Tuesday, January 14, 2014

Shopping

I haven't allowed myself to think about it, but I can't put it off much longer.  I need to shop for a grave stone.

How the hell am I supposed to do that?  Brian and I never talked about it.  I don't know what he would have wanted, so I have to do this on my own.

The cemetery requires that the stone be flush with the ground with no more than a few inch rise.  I hate that.  The family plots back on the East Coast have raised stones.  They rise up over the ground.  These flush stones make you focus down - instead of the freed soul, one focuses on the ground and the buried remains.

Most of the stones in our section of the cemetery are simple with little more than names and dates.  They are small.  Many, if not most, are flat double stones.

I don't know what to do.  I don't know what to order.  I don't want Brian's life reduced to a name and date range.  I want the stone to speak of him and of our love.

I also don't know whether or not to get a double stone including my name.  Many people have advised me not to do that.  They think it would be disconcerting to see my own name on the stone.  I think they don't want me to include me on the stone because I'm relatively young and maybe someday I'll entertain another relationship.  I can't process that.  No matter what might happen years from now, Brian was my husband, the love of my life.  Not putting my name on the stone would almost feel like abandoning Brian.
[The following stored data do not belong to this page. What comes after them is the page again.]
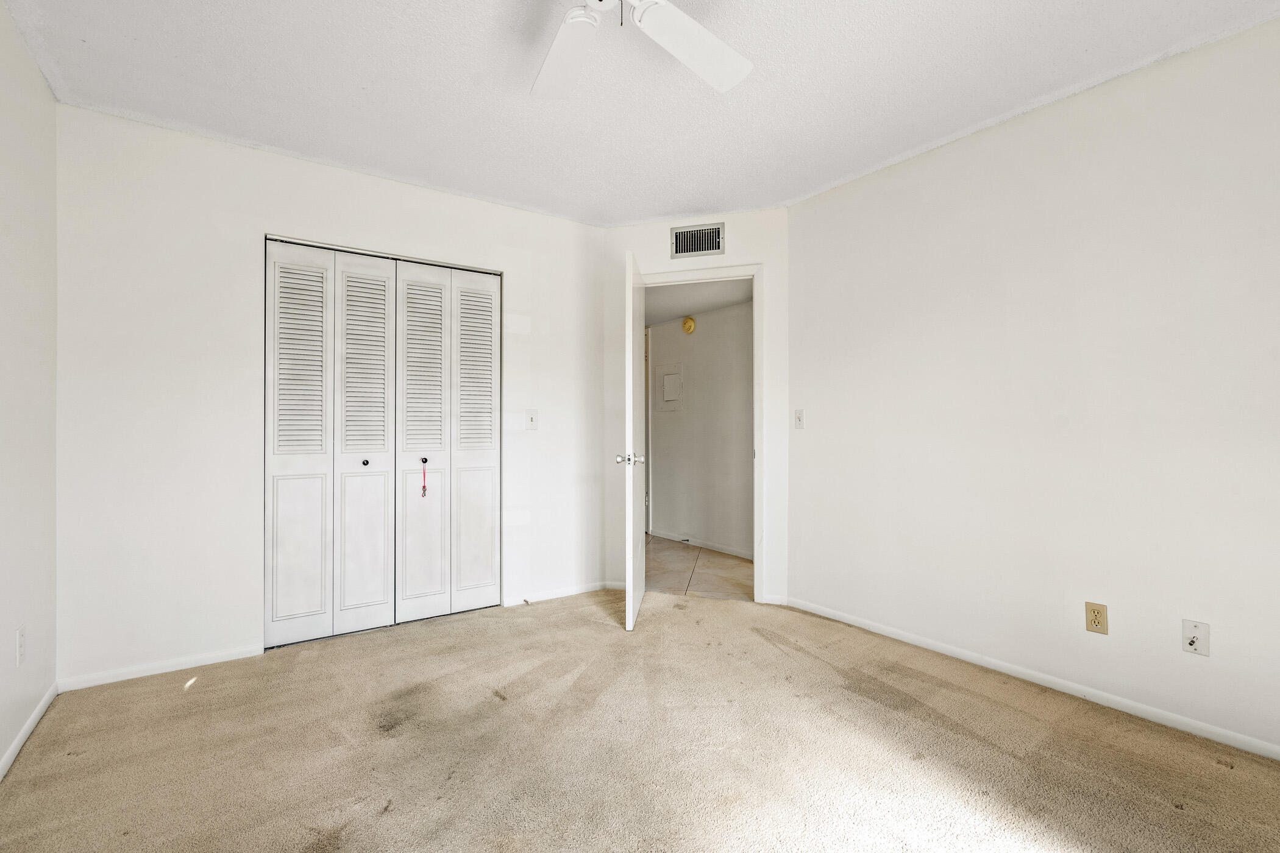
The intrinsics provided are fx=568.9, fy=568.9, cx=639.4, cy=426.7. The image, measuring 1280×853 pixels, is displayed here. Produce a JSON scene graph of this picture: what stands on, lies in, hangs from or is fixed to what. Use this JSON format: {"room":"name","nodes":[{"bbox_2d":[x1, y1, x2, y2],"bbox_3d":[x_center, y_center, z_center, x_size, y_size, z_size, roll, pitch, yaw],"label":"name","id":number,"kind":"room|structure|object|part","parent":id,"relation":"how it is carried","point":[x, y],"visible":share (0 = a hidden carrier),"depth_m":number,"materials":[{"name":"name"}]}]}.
{"room":"bedroom","nodes":[
{"label":"bedroom","id":0,"kind":"room"},
{"bbox_2d":[0,0,58,785],"bbox_3d":[-1.326,-0.132,0.678,0.121,2.460,4.116,0,0,-35],"label":"left wall","id":1,"kind":"structure","parent":0,"point":[3,742],"depth_m":2.00,"materials":[{"name":"white paint"}]},
{"bbox_2d":[15,624,26,666],"bbox_3d":[-2.129,0.753,1.958,0.009,0.119,0.071,0,0,-35],"label":"wall outlet","id":2,"kind":"object","parent":1,"relation":"attached to","point":[21,637],"visible":0.98,"depth_m":1.94,"materials":[{"name":"white plastic"}]},
{"bbox_2d":[0,681,58,783],"bbox_3d":[-1.326,1.069,0.793,0.013,0.064,3.884,0,0,-35],"label":"baseboard","id":3,"kind":"structure","parent":1,"relation":"attached to","point":[33,717],"depth_m":2.00,"materials":[{"name":"white paint"}]},
{"bbox_2d":[54,103,607,688],"bbox_3d":[-1.348,-0.122,3.180,2.756,2.454,0.124,0,0,-35],"label":"back wall","id":4,"kind":"structure","parent":0,"point":[236,471],"depth_m":2.65,"materials":[{"name":"white paint"}]},
{"bbox_2d":[53,643,264,693],"bbox_3d":[-2.116,1.073,2.564,0.729,0.062,0.013,0,0,-35],"label":"baseboard","id":5,"kind":"structure","parent":4,"relation":"attached to","point":[234,657],"depth_m":2.53,"materials":[{"name":"white paint"}]},
{"bbox_2d":[264,236,502,652],"bbox_3d":[-1.345,0.081,3.135,1.213,2.023,0.091,0,0,-35],"label":"closet door","id":6,"kind":"structure","parent":4,"relation":"in","point":[331,461],"depth_m":3.07,"materials":[{"name":"white paint"}]},
{"bbox_3d":[-1.744,0.106,2.911,0.309,2.011,0.108,0,0,-35],"label":"panel","id":7,"kind":"part","parent":6,"relation":"part of","materials":[{"name":"white paint"}]},
{"bbox_3d":[-1.492,0.111,3.097,0.305,2.030,0.131,0,0,-35],"label":"panel","id":8,"kind":"part","parent":6,"relation":"part of","materials":[{"name":"white paint"}]},
{"bbox_3d":[-1.489,0.196,3.098,0.034,0.034,0.036,0,0,-35],"label":"knob","id":9,"kind":"part","parent":6,"relation":"part of","materials":[{"name":"metal"}]},
{"bbox_3d":[-1.236,0.110,3.239,0.294,1.997,0.114,0,0,-35],"label":"panel","id":10,"kind":"part","parent":6,"relation":"part of","materials":[{"name":"white paint"}]},
{"bbox_2d":[419,458,428,497],"bbox_3d":[-1.203,0.290,3.170,0.032,0.230,0.033,0,0,-35],"label":"key","id":11,"kind":"object","parent":6,"relation":"hanging from","point":[424,486],"visible":0.98,"depth_m":3.16,"materials":[{"name":"red"}]},
{"bbox_3d":[-1.225,0.193,3.240,0.033,0.037,0.035,0,0,-35],"label":"knob","id":12,"kind":"part","parent":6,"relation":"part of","materials":[{"name":"metal"}]},
{"bbox_3d":[-0.989,0.099,3.421,0.288,1.958,0.101,0,0,-35],"label":"panel","id":13,"kind":"part","parent":6,"relation":"part of","materials":[{"name":"white paint"}]},
{"bbox_2d":[524,408,538,430],"bbox_3d":[-0.670,-0.046,3.539,0.074,0.122,0.018,0,0,-35],"label":"light switch","id":14,"kind":"object","parent":4,"relation":"attached to","point":[532,419],"visible":0.99,"depth_m":3.54,"materials":[{"name":"white plastic"}]},
{"bbox_2d":[502,579,620,606],"bbox_3d":[-0.489,1.065,3.675,0.799,0.063,0.013,0,0,-35],"label":"baseboard","id":15,"kind":"structure","parent":4,"relation":"attached to","point":[582,590],"depth_m":3.65,"materials":[{"name":"white paint"}]},
{"bbox_2d":[0,586,1279,852],"bbox_3d":[0.065,1.136,1.740,3.568,0.089,4.458,0,0,-35],"label":"carpet floor","id":16,"kind":"structure","parent":0,"point":[772,650],"depth_m":1.91,"materials":[{"name":"carpet"}]},
{"bbox_2d":[1,0,1279,226],"bbox_3d":[0.106,-1.394,1.645,3.690,0.106,4.484,0,0,-35],"label":"ceiling","id":17,"kind":"structure","parent":0,"point":[807,75],"depth_m":2.22,"materials":[{"name":"white paint"}]},
{"bbox_2d":[523,0,753,98],"bbox_3d":[-0.092,-1.196,1.412,1.168,0.311,1.161,0,0,-35],"label":"ceiling fan","id":18,"kind":"object","parent":17,"relation":"hanging from","point":[702,60],"visible":0.98,"depth_m":1.70,"materials":[{"name":"white"}]},
{"bbox_3d":[-0.239,-1.144,1.804,0.272,0.051,0.492,0,0,-8],"label":"fan blade","id":19,"kind":"part","parent":18,"relation":"part of","materials":[{"name":"white"}]},
{"bbox_3d":[0.164,-1.138,1.728,0.465,0.064,0.335,0,0,-35],"label":"fan blade","id":20,"kind":"part","parent":18,"relation":"part of","materials":[{"name":"white"}]},
{"bbox_2d":[597,209,788,605],"bbox_3d":[0.343,-0.126,3.697,1.282,2.458,0.119,0,0,17],"label":"door wall","id":21,"kind":"structure","parent":0,"point":[667,259],"depth_m":3.57,"materials":[{"name":"white paint"}]},
{"bbox_2d":[669,221,725,258],"bbox_3d":[0.361,-1.175,3.586,0.337,0.196,0.013,0,0,17],"label":"air vent","id":22,"kind":"object","parent":21,"relation":"attached to","point":[707,247],"visible":0.99,"depth_m":3.58,"materials":[{"name":"metal"}]},
{"bbox_2d":[632,263,765,604],"bbox_3d":[0.335,0.044,3.688,0.936,2.109,0.155,0,0,16],"label":"door frame","id":23,"kind":"structure","parent":21,"relation":"attached to","point":[677,280],"depth_m":3.52,"materials":[{"name":"white paint"}]},
{"bbox_2d":[621,246,646,630],"bbox_3d":[-0.014,0.072,3.388,0.173,2.028,0.763,0,0,6],"label":"door","id":24,"kind":"structure","parent":23,"relation":"attached to","point":[632,459],"depth_m":3.06,"materials":[{"name":"white paint"}]},
{"bbox_3d":[-0.058,0.176,3.052,0.142,0.065,0.072,0,0,6],"label":"doorknob","id":25,"kind":"part","parent":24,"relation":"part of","materials":[{"name":"silver metal"}]},
{"bbox_2d":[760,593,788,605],"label":"baseboard","id":26,"kind":"structure","parent":21,"relation":"attached to","point":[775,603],"depth_m":3.49,"materials":[{"name":"white paint"}]},
{"bbox_2d":[643,277,752,326],"bbox_3d":[0.156,-1.107,4.761,1.615,0.103,3.094,0,0,-35],"label":"hallway ceiling","id":27,"kind":"structure","parent":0,"point":[667,317],"depth_m":4.70,"materials":[{"name":"white paint"}]},
{"bbox_2d":[644,534,754,600],"bbox_3d":[0.220,1.139,4.862,1.510,0.071,3.180,0,0,-35],"label":"hallway floor","id":28,"kind":"structure","parent":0,"point":[672,551],"depth_m":4.36,"materials":[{"name":"beige tile"}]},
{"bbox_2d":[646,299,755,558],"bbox_3d":[0.792,-0.077,4.918,0.125,2.373,3.634,0,0,-35],"label":"hallway wall","id":29,"kind":"structure","parent":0,"point":[662,352],"depth_m":5.10,"materials":[{"name":"white paint"}]},
{"bbox_2d":[657,362,684,410],"bbox_3d":[0.281,-0.378,5.510,0.033,0.445,0.370,0,0,-35],"label":"electrical panel","id":30,"kind":"object","parent":29,"relation":"in","point":[665,379],"visible":0.98,"depth_m":5.50,"materials":[{"name":"white metal"}]},
{"bbox_2d":[680,315,696,333],"bbox_3d":[0.443,-0.942,5.256,0.049,0.152,0.151,0,0,-35],"label":"smoke detector","id":31,"kind":"object","parent":29,"relation":"attached to","point":[690,324],"visible":0.98,"depth_m":5.23,"materials":[{"name":"yellow plastic"}]},
{"bbox_2d":[648,527,754,559],"bbox_3d":[0.711,1.064,4.949,0.013,0.066,2.448,0,0,-35],"label":"hallway baseboard","id":32,"kind":"structure","parent":29,"relation":"attached to","point":[735,553],"depth_m":5.14,"materials":[{"name":"white paint"}]},
{"bbox_2d":[787,7,1279,767],"bbox_3d":[1.883,-0.121,2.241,0.125,2.455,3.356,0,0,-35],"label":"right wall","id":33,"kind":"structure","parent":0,"point":[800,207],"depth_m":2.31,"materials":[{"name":"white paint"}]},
{"bbox_2d":[793,408,805,429],"bbox_3d":[0.953,-0.048,3.413,0.019,0.118,0.071,0,0,-35],"label":"light switch","id":34,"kind":"object","parent":33,"relation":"attached to","point":[800,419],"visible":0.99,"depth_m":3.41,"materials":[{"name":"white plastic"}]},
{"bbox_2d":[783,596,1279,768],"bbox_3d":[1.826,1.067,2.205,0.013,0.062,3.201,0,0,-35],"label":"baseboard","id":35,"kind":"structure","parent":33,"relation":"attached to","point":[1002,670],"depth_m":2.31,"materials":[{"name":"white paint"}]},
{"bbox_2d":[1084,601,1108,634],"bbox_3d":[1.794,0.751,2.236,0.008,0.115,0.071,0,0,-35],"label":"wall outlet","id":36,"kind":"object","parent":33,"relation":"attached to","point":[1098,613],"visible":0.98,"depth_m":2.23,"materials":[{"name":"beige plastic"}]},
{"bbox_2d":[1181,619,1210,657],"bbox_3d":[1.946,0.740,1.992,0.017,0.115,0.071,0,0,-35],"label":"wall outlet","id":37,"kind":"object","parent":33,"relation":"attached to","point":[1193,635],"visible":0.99,"depth_m":1.99,"materials":[{"name":"white plastic"}]}
]}

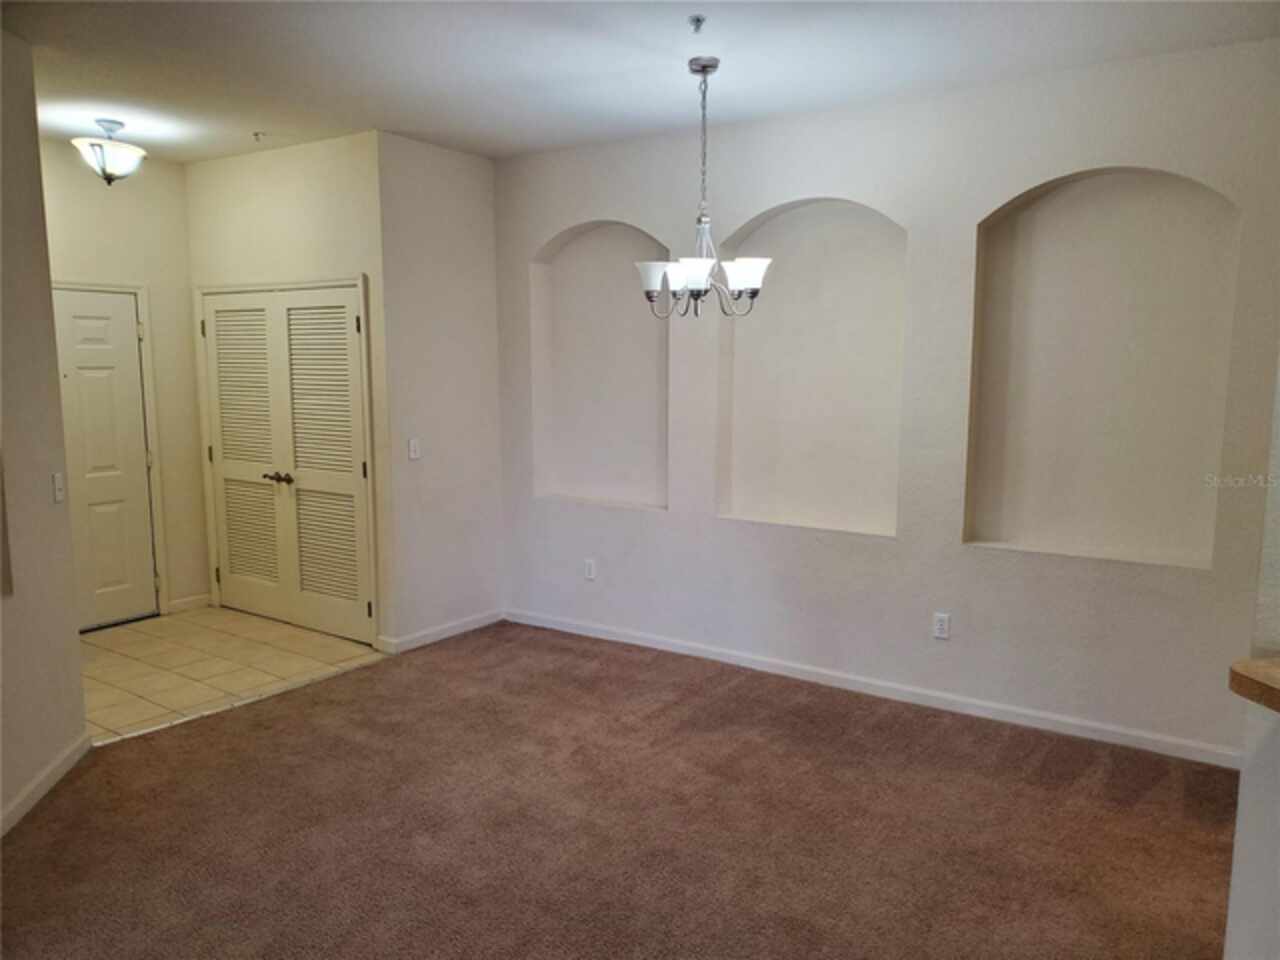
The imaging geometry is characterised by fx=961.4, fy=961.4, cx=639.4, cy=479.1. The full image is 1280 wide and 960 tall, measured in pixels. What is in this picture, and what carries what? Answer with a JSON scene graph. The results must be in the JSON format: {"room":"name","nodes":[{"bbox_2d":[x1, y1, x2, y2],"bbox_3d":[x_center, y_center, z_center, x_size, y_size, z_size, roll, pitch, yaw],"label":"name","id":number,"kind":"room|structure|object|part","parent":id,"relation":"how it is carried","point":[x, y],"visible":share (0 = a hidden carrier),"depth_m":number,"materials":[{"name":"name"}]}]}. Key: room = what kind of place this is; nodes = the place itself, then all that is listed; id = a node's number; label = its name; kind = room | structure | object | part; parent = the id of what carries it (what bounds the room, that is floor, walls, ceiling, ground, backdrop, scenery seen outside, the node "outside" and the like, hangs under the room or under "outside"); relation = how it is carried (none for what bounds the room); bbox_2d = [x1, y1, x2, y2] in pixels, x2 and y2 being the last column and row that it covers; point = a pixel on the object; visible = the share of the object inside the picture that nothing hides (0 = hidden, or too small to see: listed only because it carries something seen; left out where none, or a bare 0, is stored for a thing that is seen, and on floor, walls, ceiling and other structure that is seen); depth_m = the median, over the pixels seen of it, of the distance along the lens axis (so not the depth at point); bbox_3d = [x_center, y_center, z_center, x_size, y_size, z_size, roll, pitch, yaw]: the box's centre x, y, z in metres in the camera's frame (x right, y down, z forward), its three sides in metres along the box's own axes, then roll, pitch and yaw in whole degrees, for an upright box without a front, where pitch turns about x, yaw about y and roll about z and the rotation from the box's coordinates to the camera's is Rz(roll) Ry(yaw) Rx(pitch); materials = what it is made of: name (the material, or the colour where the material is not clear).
{"room":"dining room","nodes":[
{"label":"dining room","id":0,"kind":"room"},
{"bbox_2d":[0,22,89,840],"bbox_3d":[-2.140,-0.093,2.628,0.128,2.768,2.743,-1,8,-10],"label":"left wall","id":1,"kind":"structure","parent":0,"point":[75,676],"depth_m":3.52,"materials":[{"name":"beige paint"}]},
{"bbox_2d":[0,733,92,836],"bbox_3d":[-1.998,1.284,2.304,0.015,0.086,3.420,-1,8,-9],"label":"baseboard","id":2,"kind":"structure","parent":1,"relation":"attached to","point":[43,791],"depth_m":3.52,"materials":[{"name":"white paint"}]},
{"bbox_2d":[52,472,64,503],"bbox_3d":[-2.247,0.032,3.723,0.019,0.117,0.073,-1,8,-9],"label":"light switch","id":3,"kind":"object","parent":1,"relation":"attached to","point":[56,480],"visible":0.98,"depth_m":3.71,"materials":[{"name":"white plastic"}]},
{"bbox_2d":[38,143,209,623],"bbox_3d":[-3.324,-0.471,5.428,0.131,2.793,1.770,5,9,34],"label":"entry wall","id":4,"kind":"structure","parent":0,"point":[189,372],"depth_m":5.82,"materials":[{"name":"beige paint"}]},
{"bbox_2d":[49,289,158,630],"bbox_3d":[-3.274,-0.080,5.526,0.098,1.973,0.844,5,9,34],"label":"front door","id":5,"kind":"structure","parent":4,"relation":"in","point":[78,353],"depth_m":5.69,"materials":[{"name":"white paint"}]},
{"bbox_2d":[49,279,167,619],"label":"door frame","id":6,"kind":"structure","parent":4,"relation":"attached to","point":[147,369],"depth_m":5.88,"materials":[{"name":"white paint"}]},
{"bbox_2d":[165,594,211,613],"bbox_3d":[-2.880,0.794,6.144,0.014,0.088,0.288,5,9,34],"label":"baseboard","id":7,"kind":"structure","parent":4,"relation":"attached to","point":[181,606],"depth_m":6.13,"materials":[{"name":"white paint"}]},
{"bbox_2d":[76,605,386,744],"bbox_3d":[-2.589,0.995,5.214,1.841,0.084,1.987,5,9,34],"label":"tile floor","id":8,"kind":"structure","parent":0,"point":[102,665],"depth_m":5.11,"materials":[{"name":"beige tile"}]},
{"bbox_2d":[184,128,393,644],"bbox_3d":[-2.029,-0.494,5.611,1.651,2.796,0.139,5,9,34],"label":"closet wall","id":9,"kind":"structure","parent":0,"point":[329,211],"depth_m":5.29,"materials":[{"name":"beige paint"}]},
{"bbox_2d":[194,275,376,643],"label":"door frame","id":10,"kind":"structure","parent":9,"relation":"attached to","point":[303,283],"depth_m":5.46,"materials":[{"name":"white paint"}]},
{"bbox_2d":[200,283,374,645],"bbox_3d":[-2.118,-0.093,5.670,1.369,1.976,0.109,5,9,34],"label":"double door","id":11,"kind":"structure","parent":9,"relation":"in","point":[343,310],"depth_m":5.64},
{"bbox_3d":[-2.418,-0.090,5.856,0.645,1.909,0.130,5,9,34],"label":"louvered panel","id":12,"kind":"part","parent":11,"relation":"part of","materials":[{"name":"white paint"}]},
{"bbox_3d":[-2.105,-0.005,5.636,0.145,0.060,0.092,5,9,34],"label":"handles","id":13,"kind":"part","parent":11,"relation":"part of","materials":[{"name":"metal"}]},
{"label":"louvered panel","id":14,"kind":"part","parent":11,"relation":"part of","materials":[{"name":"white paint"}]},
{"bbox_2d":[375,131,503,651],"bbox_3d":[-1.121,-0.463,5.472,0.137,2.787,0.849,5,9,34],"label":"side wall","id":15,"kind":"structure","parent":0,"point":[478,216],"depth_m":5.36,"materials":[{"name":"paint"}]},
{"bbox_2d":[407,437,420,459],"bbox_3d":[-1.231,-0.168,5.258,0.015,0.116,0.071,5,9,34],"label":"light switch","id":16,"kind":"object","parent":15,"relation":"attached to","point":[412,445],"visible":0.99,"depth_m":5.25,"materials":[{"name":"white plastic"}]},
{"bbox_2d":[375,609,504,654],"bbox_3d":[-1.102,0.869,5.562,0.015,0.083,0.893,5,9,34],"label":"baseboard","id":17,"kind":"structure","parent":15,"relation":"attached to","point":[459,630],"depth_m":5.51,"materials":[{"name":"white paint"}]},
{"bbox_2d":[0,621,1235,957],"bbox_3d":[-0.016,1.414,1.953,6.389,0.090,6.104,5,9,34],"label":"carpet floor","id":18,"kind":"structure","parent":0,"point":[49,816],"depth_m":3.29,"materials":[{"name":"brown carpet"}]},
{"bbox_2d":[0,0,1278,166],"bbox_3d":[-0.550,-1.506,2.285,7.640,0.114,5.755,5,9,34],"label":"ceiling","id":19,"kind":"structure","parent":0,"point":[491,151],"depth_m":3.74,"materials":[{"name":"white paint"}]},
{"bbox_2d":[70,118,145,184],"bbox_3d":[-2.652,-1.623,4.799,0.339,0.325,0.340,5,9,34],"label":"ceiling light","id":20,"kind":"object","parent":19,"relation":"attached to","point":[104,170],"visible":1,"depth_m":4.74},
{"bbox_2d":[252,130,265,141],"bbox_3d":[-1.983,-1.786,5.018,0.067,0.039,0.069,5,9,34],"label":"sprinkler head","id":21,"kind":"object","parent":19,"relation":"attached to","point":[255,133],"visible":0.98,"depth_m":5.01},
{"bbox_2d":[687,14,706,33],"bbox_3d":[0.196,-1.550,3.278,0.062,0.042,0.063,5,9,34],"label":"sprinkler head","id":22,"kind":"object","parent":19,"relation":"attached to","point":[698,20],"visible":0.98,"depth_m":3.27},
{"bbox_2d":[633,57,772,317],"bbox_3d":[0.233,-1.135,3.799,0.553,0.995,0.546,5,9,34],"label":"chandelier","id":23,"kind":"object","parent":19,"relation":"hanging from","point":[703,65],"visible":1,"depth_m":3.76,"materials":[{"name":"silver metal"}]},
{"bbox_3d":[0.073,-0.808,3.870,0.177,0.111,0.167,5,9,34],"label":"shade","id":24,"kind":"part","parent":23,"relation":"part of","materials":[{"name":"white glass"}]},
{"bbox_3d":[0.203,-0.768,3.626,0.180,0.098,0.181,5,9,34],"label":"shade","id":25,"kind":"part","parent":23,"relation":"part of","materials":[{"name":"white glass"}]},
{"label":"glass shades","id":26,"kind":"part","parent":23,"relation":"part of","materials":[{"name":"white glass"}]},
{"bbox_3d":[0.404,-0.786,3.731,0.177,0.107,0.174,5,9,34],"label":"shade","id":27,"kind":"part","parent":23,"relation":"part of","materials":[{"name":"white glass"}]},
{"bbox_2d":[494,36,1279,764],"bbox_3d":[0.941,-0.347,4.648,4.468,2.748,0.186,5,9,34],"label":"right wall","id":28,"kind":"structure","parent":0,"point":[600,200],"depth_m":4.30,"materials":[{"name":"paint"}]},
{"bbox_2d":[583,558,596,580],"bbox_3d":[-0.288,0.519,5.519,0.072,0.119,0.009,5,9,34],"label":"wall socket","id":29,"kind":"object","parent":28,"relation":"attached to","point":[589,571],"visible":0.99,"depth_m":5.51,"materials":[{"name":"white plastic"}]},
{"bbox_2d":[531,222,670,509],"bbox_3d":[-0.169,-0.640,5.420,0.989,1.573,0.150,5,9,34],"label":"arched niche","id":30,"kind":"object","parent":28,"relation":"in","point":[571,480],"visible":0.82,"depth_m":5.48,"materials":[{"name":"white paint"}]},
{"bbox_2d":[717,196,907,537],"bbox_3d":[0.869,-0.531,4.708,1.046,1.601,0.172,5,9,34],"label":"arched niche","id":31,"kind":"object","parent":28,"relation":"in","point":[867,512],"visible":0.86,"depth_m":4.77,"materials":[{"name":"white paint"}]},
{"bbox_2d":[505,607,1233,768],"bbox_3d":[0.831,0.968,4.796,4.089,0.084,0.014,5,9,34],"label":"baseboard","id":32,"kind":"structure","parent":28,"relation":"attached to","point":[687,652],"depth_m":4.48,"materials":[{"name":"white paint"}]},
{"bbox_2d":[932,612,950,639],"bbox_3d":[1.377,0.669,4.387,0.071,0.116,0.009,5,9,34],"label":"wall socket","id":33,"kind":"object","parent":28,"relation":"attached to","point":[942,627],"visible":0.98,"depth_m":4.38,"materials":[{"name":"white plastic"}]},
{"bbox_2d":[963,167,1237,569],"bbox_3d":[1.890,-0.446,4.000,1.013,1.588,0.226,5,9,34],"label":"wall niche","id":34,"kind":"object","parent":28,"relation":"in","point":[1127,531],"visible":0.91,"depth_m":4.03,"materials":[{"name":"paint"}]},
{"bbox_2d":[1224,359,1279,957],"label":"half wall","id":35,"kind":"structure","parent":0,"point":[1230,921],"depth_m":1.96,"materials":[{"name":"white paint"}]},
{"bbox_2d":[1228,656,1279,712],"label":"countertop","id":36,"kind":"structure","parent":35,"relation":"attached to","point":[1276,673],"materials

This is horrible.  There is no instruction sheet, and there is no right and wrong.  I don't know what Brian thought about the stone - we thought we had decades more together, and when we knew we didn't we didn't waste precious time planning for time without Brian.

So I visited his grave today, and then I went to the memorial store to explore my options.  I honestly don't know what stone I'll choose or what inscription I'll have engraved.  I just don't know what to do, but I know that I'll need to decide soon.

This is like adding insult to injury.  This is so unthinkable.